What is being asked:
Throughout the listing below, copy each line containing "bien".
▬▬▬▬▬▬
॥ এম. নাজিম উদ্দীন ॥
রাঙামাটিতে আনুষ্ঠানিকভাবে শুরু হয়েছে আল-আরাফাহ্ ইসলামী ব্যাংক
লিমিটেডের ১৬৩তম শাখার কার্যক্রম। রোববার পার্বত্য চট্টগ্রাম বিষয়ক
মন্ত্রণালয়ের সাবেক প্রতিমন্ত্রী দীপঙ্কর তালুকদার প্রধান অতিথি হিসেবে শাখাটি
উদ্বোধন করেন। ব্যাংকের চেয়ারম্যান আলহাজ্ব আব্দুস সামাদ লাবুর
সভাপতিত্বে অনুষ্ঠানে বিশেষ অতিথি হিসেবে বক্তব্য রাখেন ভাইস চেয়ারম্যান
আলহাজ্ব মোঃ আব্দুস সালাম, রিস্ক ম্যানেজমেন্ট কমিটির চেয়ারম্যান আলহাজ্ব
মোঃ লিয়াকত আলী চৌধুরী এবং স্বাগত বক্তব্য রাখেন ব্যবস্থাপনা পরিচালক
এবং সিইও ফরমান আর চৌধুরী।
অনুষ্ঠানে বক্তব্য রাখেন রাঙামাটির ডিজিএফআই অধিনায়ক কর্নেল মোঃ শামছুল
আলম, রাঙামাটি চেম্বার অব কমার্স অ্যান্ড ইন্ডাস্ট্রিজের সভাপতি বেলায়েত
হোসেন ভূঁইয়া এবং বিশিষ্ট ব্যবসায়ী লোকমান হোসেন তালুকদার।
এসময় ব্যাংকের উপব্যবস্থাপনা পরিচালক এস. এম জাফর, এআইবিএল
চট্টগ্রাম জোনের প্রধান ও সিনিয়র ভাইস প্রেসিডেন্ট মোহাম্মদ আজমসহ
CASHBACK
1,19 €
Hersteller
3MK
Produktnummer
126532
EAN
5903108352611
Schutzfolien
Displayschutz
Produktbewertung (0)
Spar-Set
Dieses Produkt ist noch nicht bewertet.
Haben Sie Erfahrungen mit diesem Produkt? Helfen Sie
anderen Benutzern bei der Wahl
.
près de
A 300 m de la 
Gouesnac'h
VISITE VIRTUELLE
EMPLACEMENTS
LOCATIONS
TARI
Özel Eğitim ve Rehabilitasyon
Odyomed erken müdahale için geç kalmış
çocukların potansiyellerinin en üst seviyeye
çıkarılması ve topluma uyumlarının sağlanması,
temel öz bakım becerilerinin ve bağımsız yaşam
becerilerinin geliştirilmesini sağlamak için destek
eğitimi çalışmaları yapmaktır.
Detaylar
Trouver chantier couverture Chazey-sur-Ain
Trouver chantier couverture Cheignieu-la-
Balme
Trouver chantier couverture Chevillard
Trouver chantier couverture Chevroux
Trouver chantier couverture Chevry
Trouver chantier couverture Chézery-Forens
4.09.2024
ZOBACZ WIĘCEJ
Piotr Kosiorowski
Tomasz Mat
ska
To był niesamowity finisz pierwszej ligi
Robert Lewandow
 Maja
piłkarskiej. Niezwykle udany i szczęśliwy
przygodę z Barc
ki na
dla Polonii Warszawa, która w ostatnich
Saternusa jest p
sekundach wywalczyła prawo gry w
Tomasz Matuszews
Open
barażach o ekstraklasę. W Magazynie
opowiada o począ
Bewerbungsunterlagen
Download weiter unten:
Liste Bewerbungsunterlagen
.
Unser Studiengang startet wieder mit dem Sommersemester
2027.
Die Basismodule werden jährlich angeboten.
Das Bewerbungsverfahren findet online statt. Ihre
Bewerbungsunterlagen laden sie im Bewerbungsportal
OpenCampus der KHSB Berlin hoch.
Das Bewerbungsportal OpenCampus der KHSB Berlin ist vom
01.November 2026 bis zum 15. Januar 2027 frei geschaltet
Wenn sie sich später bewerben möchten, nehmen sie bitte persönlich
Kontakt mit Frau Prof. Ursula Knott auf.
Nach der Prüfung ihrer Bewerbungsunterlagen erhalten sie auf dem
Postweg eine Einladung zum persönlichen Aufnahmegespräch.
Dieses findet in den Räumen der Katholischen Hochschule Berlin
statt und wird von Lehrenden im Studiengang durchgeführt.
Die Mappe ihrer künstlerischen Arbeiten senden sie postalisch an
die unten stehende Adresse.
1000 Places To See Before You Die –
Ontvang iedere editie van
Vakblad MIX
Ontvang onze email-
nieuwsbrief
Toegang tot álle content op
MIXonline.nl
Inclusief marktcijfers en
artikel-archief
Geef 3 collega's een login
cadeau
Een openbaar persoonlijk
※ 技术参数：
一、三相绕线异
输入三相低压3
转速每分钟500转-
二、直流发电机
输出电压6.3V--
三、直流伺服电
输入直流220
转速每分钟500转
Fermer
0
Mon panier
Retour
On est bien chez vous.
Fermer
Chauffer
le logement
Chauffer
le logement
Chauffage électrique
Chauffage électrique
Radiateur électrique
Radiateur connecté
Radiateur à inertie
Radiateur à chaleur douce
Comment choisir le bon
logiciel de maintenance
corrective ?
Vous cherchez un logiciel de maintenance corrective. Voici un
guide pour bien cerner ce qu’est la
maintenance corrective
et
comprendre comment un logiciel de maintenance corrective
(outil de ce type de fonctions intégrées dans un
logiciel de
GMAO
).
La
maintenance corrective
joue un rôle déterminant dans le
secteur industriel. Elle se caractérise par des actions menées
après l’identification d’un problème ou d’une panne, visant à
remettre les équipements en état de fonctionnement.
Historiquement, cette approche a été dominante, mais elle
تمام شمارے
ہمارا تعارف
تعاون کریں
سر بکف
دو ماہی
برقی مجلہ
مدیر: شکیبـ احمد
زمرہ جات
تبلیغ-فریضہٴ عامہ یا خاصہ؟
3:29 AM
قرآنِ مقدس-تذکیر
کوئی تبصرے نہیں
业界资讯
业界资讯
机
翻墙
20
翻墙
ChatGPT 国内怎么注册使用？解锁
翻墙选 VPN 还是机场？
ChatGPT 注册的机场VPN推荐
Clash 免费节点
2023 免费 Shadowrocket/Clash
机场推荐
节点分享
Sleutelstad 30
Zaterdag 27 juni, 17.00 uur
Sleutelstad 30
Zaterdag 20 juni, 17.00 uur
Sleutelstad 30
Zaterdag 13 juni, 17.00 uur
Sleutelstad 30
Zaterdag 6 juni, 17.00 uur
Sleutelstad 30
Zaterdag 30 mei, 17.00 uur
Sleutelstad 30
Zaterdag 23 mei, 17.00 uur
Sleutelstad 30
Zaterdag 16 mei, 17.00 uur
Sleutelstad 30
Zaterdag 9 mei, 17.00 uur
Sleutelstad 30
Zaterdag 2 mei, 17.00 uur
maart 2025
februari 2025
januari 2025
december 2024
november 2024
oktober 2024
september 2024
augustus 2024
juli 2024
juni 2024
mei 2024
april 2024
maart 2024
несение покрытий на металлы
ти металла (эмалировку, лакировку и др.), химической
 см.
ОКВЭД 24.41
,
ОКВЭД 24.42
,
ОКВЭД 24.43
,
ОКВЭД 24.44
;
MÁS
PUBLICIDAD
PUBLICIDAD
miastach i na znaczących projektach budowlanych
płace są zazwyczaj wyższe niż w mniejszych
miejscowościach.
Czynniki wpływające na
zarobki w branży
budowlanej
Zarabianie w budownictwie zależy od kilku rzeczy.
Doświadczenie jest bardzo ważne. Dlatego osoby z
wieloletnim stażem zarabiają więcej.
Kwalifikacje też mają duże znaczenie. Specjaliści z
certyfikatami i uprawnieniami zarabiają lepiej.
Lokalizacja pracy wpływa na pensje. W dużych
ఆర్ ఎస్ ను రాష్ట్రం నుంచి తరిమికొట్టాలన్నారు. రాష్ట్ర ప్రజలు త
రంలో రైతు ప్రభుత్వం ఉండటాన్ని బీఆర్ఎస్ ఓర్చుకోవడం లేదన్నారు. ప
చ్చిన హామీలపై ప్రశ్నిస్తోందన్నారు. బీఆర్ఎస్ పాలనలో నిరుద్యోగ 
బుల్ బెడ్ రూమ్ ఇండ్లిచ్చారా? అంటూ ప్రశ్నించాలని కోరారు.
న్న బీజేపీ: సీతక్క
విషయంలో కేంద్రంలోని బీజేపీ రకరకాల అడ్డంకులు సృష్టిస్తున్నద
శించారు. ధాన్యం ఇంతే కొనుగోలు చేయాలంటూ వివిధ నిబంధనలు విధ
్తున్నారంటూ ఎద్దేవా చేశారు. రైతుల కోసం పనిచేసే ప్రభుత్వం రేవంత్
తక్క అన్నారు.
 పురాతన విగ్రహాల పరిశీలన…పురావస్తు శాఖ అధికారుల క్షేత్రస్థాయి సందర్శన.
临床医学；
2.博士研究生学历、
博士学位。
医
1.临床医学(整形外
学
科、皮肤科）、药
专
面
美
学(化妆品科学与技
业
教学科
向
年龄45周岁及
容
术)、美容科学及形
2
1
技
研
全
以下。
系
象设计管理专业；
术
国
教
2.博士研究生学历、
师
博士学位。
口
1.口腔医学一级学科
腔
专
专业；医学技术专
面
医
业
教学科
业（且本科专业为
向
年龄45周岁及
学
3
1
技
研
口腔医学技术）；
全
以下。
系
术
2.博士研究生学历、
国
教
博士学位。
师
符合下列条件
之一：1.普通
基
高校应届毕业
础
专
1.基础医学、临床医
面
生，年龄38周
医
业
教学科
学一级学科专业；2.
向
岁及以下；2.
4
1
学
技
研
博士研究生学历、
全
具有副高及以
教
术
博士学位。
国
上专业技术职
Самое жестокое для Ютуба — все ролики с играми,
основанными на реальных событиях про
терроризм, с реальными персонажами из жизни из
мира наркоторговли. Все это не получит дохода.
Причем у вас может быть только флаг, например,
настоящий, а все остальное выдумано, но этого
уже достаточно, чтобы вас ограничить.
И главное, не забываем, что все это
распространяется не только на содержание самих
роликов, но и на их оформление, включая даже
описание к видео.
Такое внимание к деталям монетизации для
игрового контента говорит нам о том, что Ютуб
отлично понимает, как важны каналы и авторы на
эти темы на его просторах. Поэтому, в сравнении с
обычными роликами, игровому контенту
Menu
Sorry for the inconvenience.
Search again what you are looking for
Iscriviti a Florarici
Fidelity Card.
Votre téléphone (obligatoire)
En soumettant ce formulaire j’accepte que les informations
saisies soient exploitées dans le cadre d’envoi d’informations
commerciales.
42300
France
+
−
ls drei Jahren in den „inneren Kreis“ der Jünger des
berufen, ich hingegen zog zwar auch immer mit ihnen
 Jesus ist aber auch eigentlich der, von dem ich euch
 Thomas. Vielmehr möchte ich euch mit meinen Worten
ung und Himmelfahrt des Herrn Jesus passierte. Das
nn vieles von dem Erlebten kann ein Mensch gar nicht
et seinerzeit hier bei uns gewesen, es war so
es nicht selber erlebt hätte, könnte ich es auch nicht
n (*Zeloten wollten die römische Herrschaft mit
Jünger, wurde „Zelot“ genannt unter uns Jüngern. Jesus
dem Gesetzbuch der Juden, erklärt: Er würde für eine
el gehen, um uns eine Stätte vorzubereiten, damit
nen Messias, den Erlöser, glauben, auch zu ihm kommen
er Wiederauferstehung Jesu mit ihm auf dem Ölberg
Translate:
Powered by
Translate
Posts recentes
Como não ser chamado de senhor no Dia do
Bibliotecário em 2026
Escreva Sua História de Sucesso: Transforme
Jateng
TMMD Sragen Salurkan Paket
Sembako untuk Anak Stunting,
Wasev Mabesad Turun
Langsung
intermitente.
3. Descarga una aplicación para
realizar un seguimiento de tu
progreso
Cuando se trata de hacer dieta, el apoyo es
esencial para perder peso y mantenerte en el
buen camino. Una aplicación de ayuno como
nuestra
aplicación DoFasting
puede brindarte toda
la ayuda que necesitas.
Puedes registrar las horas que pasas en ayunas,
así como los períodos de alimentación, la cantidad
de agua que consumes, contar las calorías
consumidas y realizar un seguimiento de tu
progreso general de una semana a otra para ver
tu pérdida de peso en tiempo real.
▬▬▬▬▬▬
Final answer:
On est bien chez vous.
guide pour bien cerner ce qu’est la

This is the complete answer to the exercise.